In the history of professional baseball, which spans 165 years, only 19 perfect games have been recorded, with the 19th being pitched May 9, 2010, by an Oakland Athletics left-hander named Dallas Braden – an unlikely candidate to accomplish one of sports’ most difficult feats.
Selected in the 1,383rd round in the baseball draft in 2004 and never considered amongst the top Major League prospects (supposedly lacking the tools to be a consistent winner in the “bigs”), Braden beat the Tampa Bay Rays 4 to 0…27 batters up, 27 batters down. And life as he knows it will never be the same.
Pitching a perfect game is cosmic. All the stars must align to make it happen – and while it’s happening, you are oblivious to what’s going on around you.
A ball signed by Randy Johnson, who pitched a perfect game in 2004
Defense, that oft underrated part of the game, of course, has to be perfect. Balls hit hard, normally going for base hits, must die in the gloves of well-positioned fielders. Pitchers must hit their “spots” and umpires – always ready to “call them as they see them” – must see them where they’re thrown. And all this luck must last for nine innings. These events have come together only 19 times in baseball history.
In a very small way, I share some of this excitement.
On a hot July afternoon in 1948, a fourteen-year-old right-hander, nicknamed “Baffling Bobby Hellman” by a Des Moines sportswriter, tossed a six-inning perfect game in Optimist League competition (Optimist League games were limited to 6 innings and played by boys 12 to 14 years old). Given outstanding support, I fanned nine hitters…18 batters up, 18 batters down.
Ours was a team loaded with talent – future high school and college stars were in the lineup with our record for the summer of 14 wins and one loss, a testimony to the championship caliber of our players.

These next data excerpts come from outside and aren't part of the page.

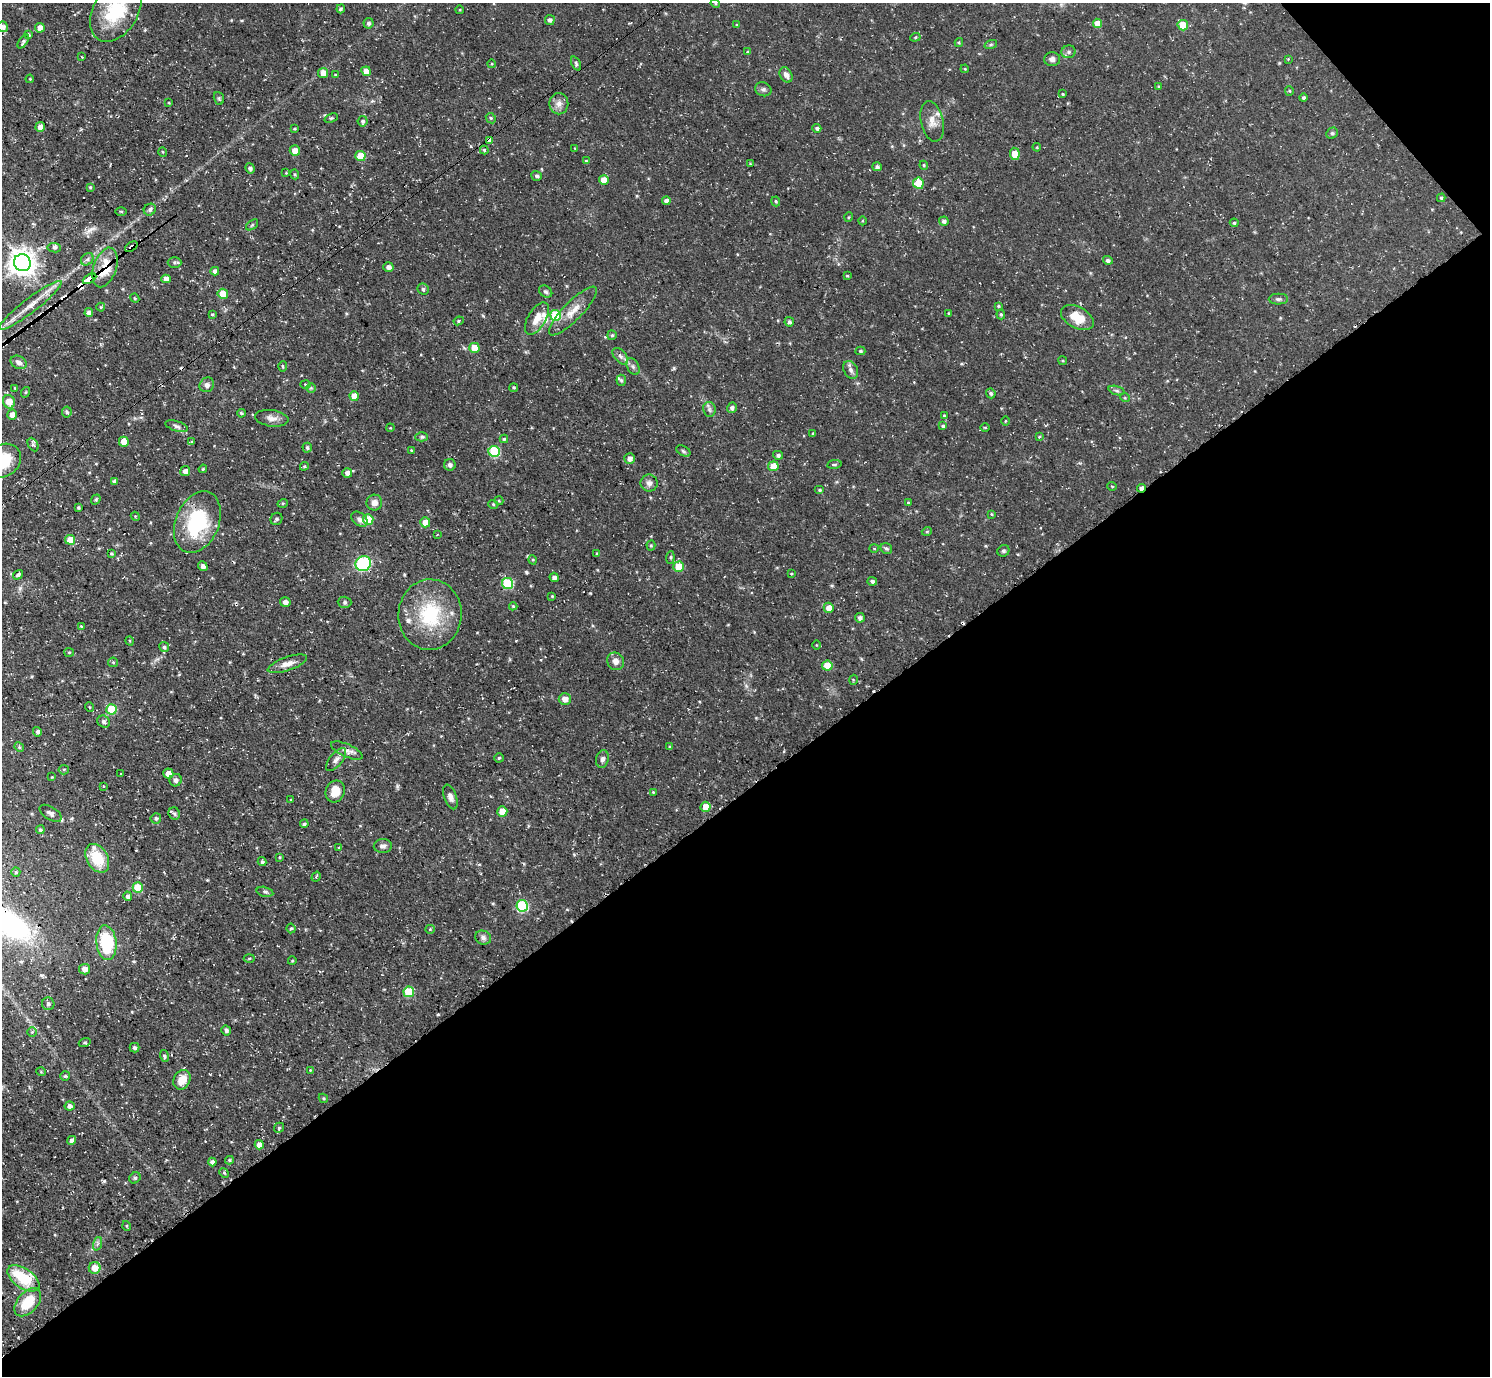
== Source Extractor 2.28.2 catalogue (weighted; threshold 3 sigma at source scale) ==
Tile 12 of 4 x 4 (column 4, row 3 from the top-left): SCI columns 4470-5957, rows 1533-2906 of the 5959 x 5956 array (HDU 1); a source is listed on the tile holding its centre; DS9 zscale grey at full resolution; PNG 1492 x 1378 px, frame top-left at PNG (2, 3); each listed source drawn as its Kron ellipse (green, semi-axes under 4 px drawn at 4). Shown black and unused: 44% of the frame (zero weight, under 3 of 4 exposures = <1% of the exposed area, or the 3 px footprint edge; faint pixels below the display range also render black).
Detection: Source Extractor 2.28.2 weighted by HDU 2 'WHT'; one run over the whole footprint, this tile lists its part. Background 0.0482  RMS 0.0042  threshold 0.0189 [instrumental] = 3 sigma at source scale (4.5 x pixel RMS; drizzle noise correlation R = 1.50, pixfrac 1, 0.05/0.05 arcsec/px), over >= 5 px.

The ball that clinched Baffling Bobby Hellman’s perfect game
That win capped a magical summer – we silenced the soda fountain crowd when we walked in. Bragging rights in the universe as we knew it, were all ours. After a summer like that, you assumed everyone in the crowd was a scout sent out to offer you a contract…you were king of the hill – at least for the summer – and as luck would have it, for several summers to come.